Most of us have had bad bosses. Bosses that either didn’t care or didn’t understand or pushed too hard.  And most of us have had good bosses — the ones that inspire us and teach us things that bleed into our Everyday Life.  I encourage writers to think of the best bosses they’ve had and then emulate them. I surely try to.

And when you think of your writing business, you can’t just think of the words on the page — certainly you need those just like Nike needs sneakers coming off its production line. But think of all the other things you need to effectively run your business. Marketing. Research and Development. Succession planning or paying it forward.
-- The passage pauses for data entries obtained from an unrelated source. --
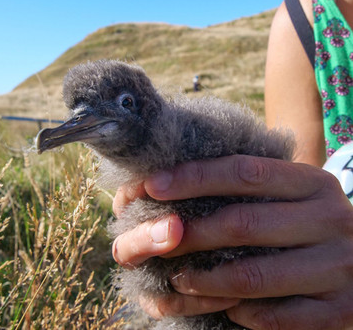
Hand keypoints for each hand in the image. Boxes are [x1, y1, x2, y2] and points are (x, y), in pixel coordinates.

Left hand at [112, 155, 352, 328]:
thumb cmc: (304, 222)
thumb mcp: (286, 196)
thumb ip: (243, 188)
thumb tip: (169, 184)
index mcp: (311, 182)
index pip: (243, 171)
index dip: (194, 177)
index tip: (153, 185)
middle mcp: (330, 218)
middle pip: (242, 223)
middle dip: (190, 234)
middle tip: (156, 239)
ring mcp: (339, 265)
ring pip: (254, 275)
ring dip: (205, 280)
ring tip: (177, 278)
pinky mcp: (340, 309)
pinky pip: (277, 316)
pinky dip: (241, 312)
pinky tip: (222, 307)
Networking.

So…one trick I’ve learned (from Kristine Kathryn Rusch) is that on days when you’re too sick to write (or in my case, on days when you’re buried in toddlers and can’t get into the Fiction Zone) do one of the other hundred things that need to be done in any of those categories above.

Which means that despite the crappy week, if I take the high ground for a bird’s-eye view of what I still pulled off besides my rather paltry wordcount, I also:

  • Did some web research on new web-building tools, re-wrote most of my web-content and drafted a document to guide the re-design of
  • Talked shop and Requiem progress with my writing pal Jay Lake at our weekly lunch date.
  • Met with my friend, self-proclaimed SuperFan, and newly promoted Research and Beta Scout Tracy Erickson aka Terrick Y’Zir to discuss the first eleven chapters of Requiem.
  • Caught up some miscellaneous emails.

So what do you do when you can’t write?  What’s on your to-do list these days?